ELEGANCE THROUGH EVOLUTION OF DESIGN: Play of actors through the project timeline has let the initial idea of temple for Shakti turn into a temple for Shiva. Due to the process, fluidity of feminine and masculine aspects in mythology blends into the design. As a result, Parikrama (circumambulatory) of Shakti temple is juxtaposed with symbolic structure of Shiva temple that emerges into a spiritual space with an androgynous sensitivity for this place of worship.
WHY STONE?: The traditional Indian temple is strongly associated with stone – a testimony to the materials beauty, strength and timelessness. In the desert landscape of Rajasthan, stone architecture has been taken to great heights combining the massive structural achievements of the fortresses and the intricate beauty of a delicately filigreed jaali. We had excellent quality of stone as well as the depth of skilled traditional craftsmanship and knowledge available which we wanted to utilize, therefore stone was the only material we considered.
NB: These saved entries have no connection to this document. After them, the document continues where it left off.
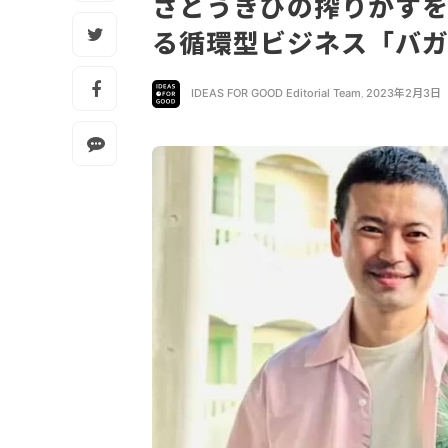
さとうきびの搾りかす
る循環型ビジネス「バ
IDEAS FOR GOOD Editorial Team
,
2023年2月3日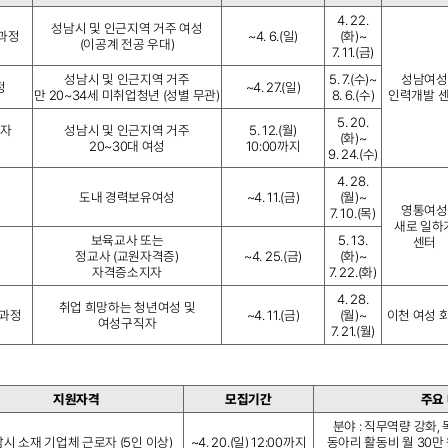
4. 22.
성남시 및 인근지역 거주 여성
과정
~4. 6.(일)
(화)~
(이공계 전공 우대)
7. 11.(금)
성남시 및 인근지역 거주
5. 7.(수)~
성남여성
정
~4. 27.(일)
만 20~34세 미취업청년 (성별 무관)
8. 6.(수)
인력개발 
5. 20.
획자
성남시 및 인근지역 거주
5. 12.(월)
(화)~
20~30대 여성
10:00까지
9. 24.(수)
4. 28.
도내 경력보유여성
~4. 11.(금)
(월)~
영통여성
7. 10.(목)
새로 일하
보육교사 또는
5. 13.
센터
정교사 (교원자격증)
~4. 25.(금)
(화)~
자격증소지자
7. 22.(화)
4. 28.
취업 희망하는 청년여성 및
성과정
~4. 11.(금)
(월)~
이천 여성 
여성구직자
7. 21.(월)
지원자격
모집기간
주요
분야 : 직무역량 강화,
시 소재 기업체 근로자 (5인 이상)
~4. 20.(일) 12:00까지
동아리 활동비 월 30만 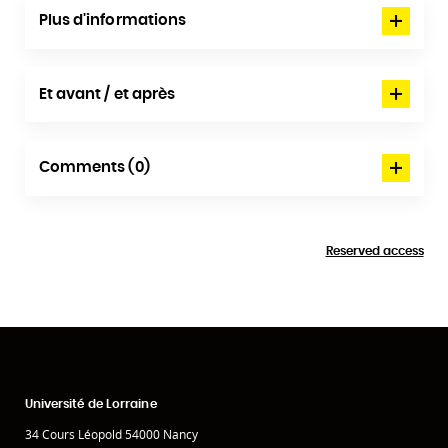
Plus d'informations
Et avant / et après
Comments (0)
Reserved access
Université de Lorraine
34 Cours Léopold 54000 Nancy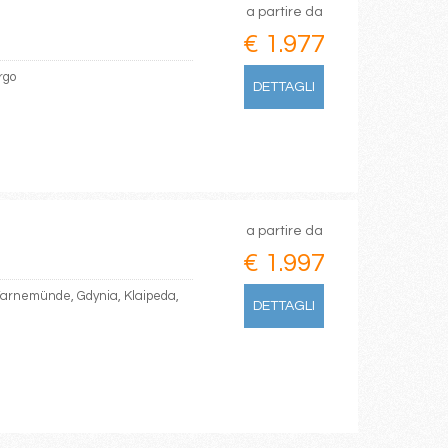
a partire da
€ 1.977
rgo
DETTAGLI
a partire da
€ 1.997
arnemünde, Gdynia, Klaipeda,
DETTAGLI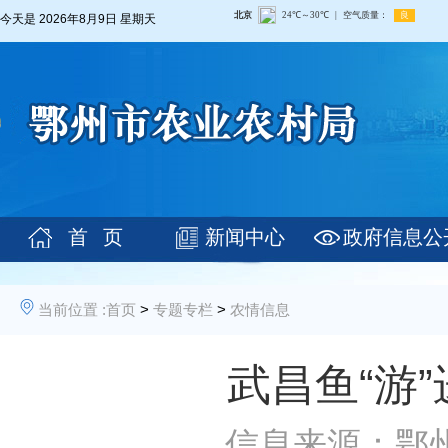
今天是
2026年8月9日 星期天
首 页
新闻中心
政府信息公
当前位置 :
首页
>
专题专栏
>
农情信息
武昌鱼“游
信息来源：鄂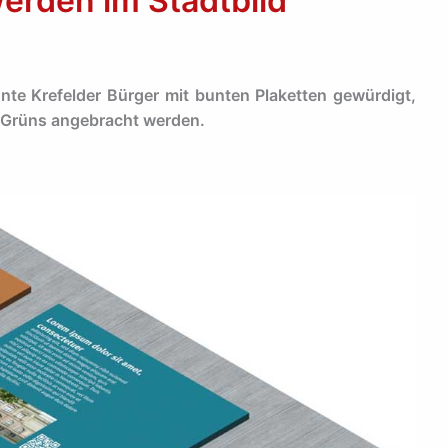
erden im Stadtbild
nte Krefelder Bürger mit bunten Plaketten gewürdigt,
n Grüns angebracht werden.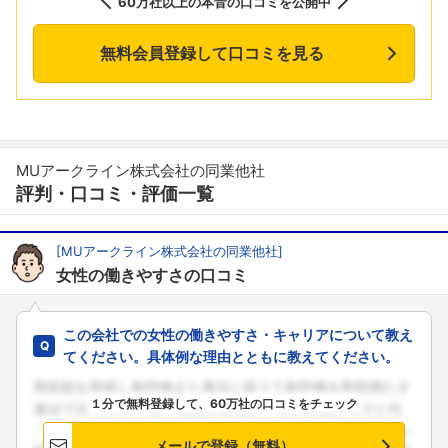
60万社以上の本音の口コミを公開中
無料会員登録して口コミを見る
MUアークライン株式会社の同業他社
評判・口コミ・評価一覧
[MUアークライン株式会社の同業他社]
女性の働きやすさの口コミ
この会社での女性の働きやすさ・キャリアについて教え
てください。具体例な理由とともに教えてください。
１分で無料登録して、60万社の口コミをチェック
メールで登録（無料）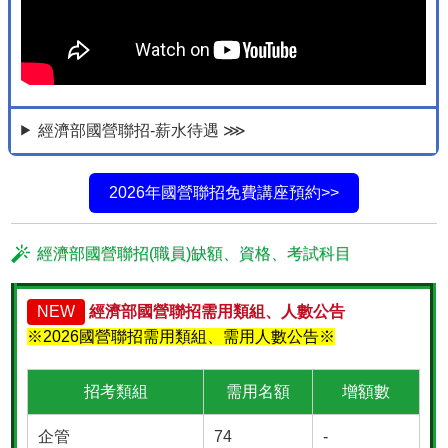
經濟部國營聯招-薪水待遇 ⋙
2026年國營聯招免費講座預約>>
經濟部國營聯招(職員)缺額、資格、考試科目
NEW
經濟部國營聯招需用類組、人數公告
※2026國營聯招需用類組、需用人數公告※
招考類組
需用名額
增額數
企管
74
-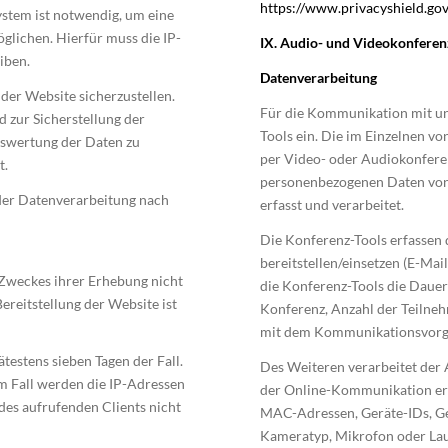
https://www.privacyshield.g
stem ist notwendig, um eine
glichen. Hierfür muss die IP-
IX. Audio- und Videokonfere
iben.
Datenverarbeitung
 der Website sicherzustellen.
Für die Kommunikation mit un
 zur Sicherstellung der
Tools ein. Die im Einzelnen vo
uswertung der Daten zu
per Video- oder Audiokonfere
t.
personenbezogenen Daten von 
 der Datenverarbeitung nach
erfasst und verarbeitet.
Die Konferenz-Tools erfassen d
bereitstellen/einsetzen (E-Ma
 Zweckes ihrer Erhebung nicht
die Konferenz-Tools die Dauer
ereitstellung der Website ist
Konferenz, Anzahl der Teiln
mit dem Kommunikationsvorga
ätestens sieben Tagen der Fall.
Des Weiteren verarbeitet der 
m Fall werden die IP-Adressen
der Online-Kommunikation erf
des aufrufenden Clients nicht
MAC-Adressen, Geräte-IDs, Ger
Kameratyp, Mikrofon oder Lau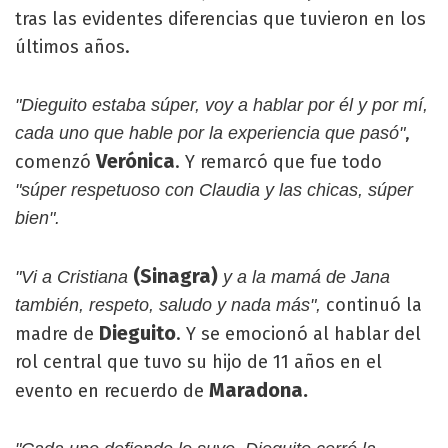
tras las evidentes diferencias que tuvieron en los
últimos años.
"Dieguito estaba súper, voy a hablar por él y por mí,
,
cada uno que hable por la experiencia que pasó"
Verónica
comenzó
. Y remarcó que fue todo
"súper respetuoso con Claudia y las chicas, súper
bien".
(Sinagra)
"Vi a Cristiana
y a la mamá de Jana
continuó la
también, respeto, saludo y nada más",
Dieguito
madre de
. Y se emocionó al hablar del
rol central que tuvo su hijo de 11 años en el
Maradona.
evento en recuerdo de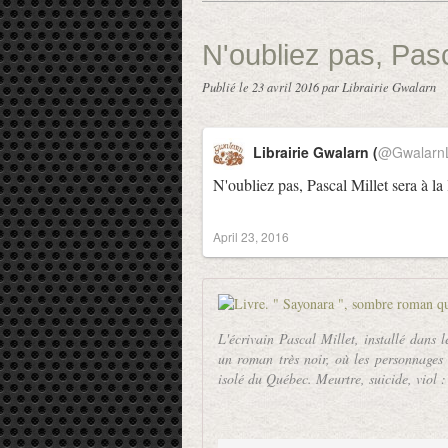
N'oubliez pas, Pascal
Publié le
23 avril 2016
par Librairie Gwalarn
Librairie Gwalarn (
@GwalarnL
N'oubliez pas, Pascal Millet sera à la 
April 23, 2016
L'écrivain Pascal Millet, installé dans
un roman très noir, où les personnages 
isolé du Québec. Meurtre, suicide, viol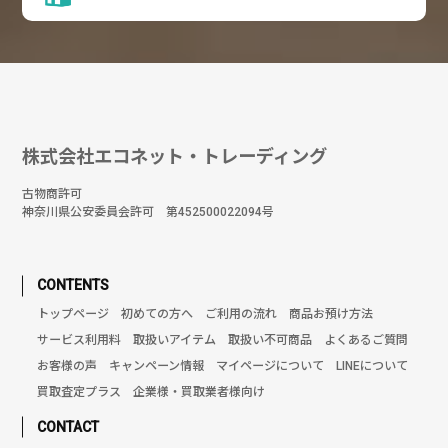
株式会社エコネット・トレーディング
古物商許可
神奈川県公安委員会許可 第452500022094号
CONTENTS
トップページ
初めての方へ
ご利用の流れ
商品お預け方法
サービス利用料
取扱いアイテム
取扱い不可商品
よくあるご質問
お客様の声
キャンペーン情報
マイページについて
LINEについて
買取査定プラス
企業様・買取業者様向け
CONTACT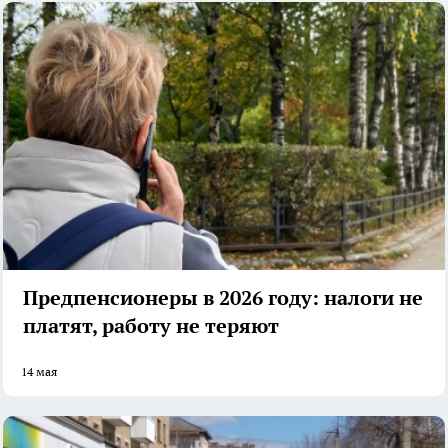
Предпенсионеры в 2026 году: налоги не
платят, работу не теряют
14 мая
TRANSFORMATION THROUGH LIGHT: The Temple re-interprets the traditional form and evolves a contemporary expression by capturing the essence of a traditional form. While in the first appearance the form of the temple evokes the lines of a traditional Shiv Temple, at closer glance the temple reveals a reimagining of the fractal geometry of the traditional Indian temple structure. The interlocking stone joinery is employed to let light into the structure during the day and let light out during the night.
INNOVATION IN CONSTRUCTION: The main innovation is in the shikhar of the temple which is supported by a solid dressed stone masonry. Rather than a solid block, the individual components of the shikhar of the temple are offset from each other using interlocking stone blocks with epoxy binder, raining light into the inner sanctum / garbagriha of the temple. The stone slabs are held at their joints by steel plates and studs.
SUSTAINABILITY: We see sustainability as meeting the triple bottom line of achieving economic, environmental and social goals. In this case the use of local stone and the design itself promoted cost efficiency to achieve maximum impact with local material, promoting local material, industry and livelihoods to craftsmen. The building does not use only natural ventilation and is entirely solar passive. The lighting is LED. Most of all the social goals of promoting local skills and heritage of building, through the use of stone and its innovative design, are achieved.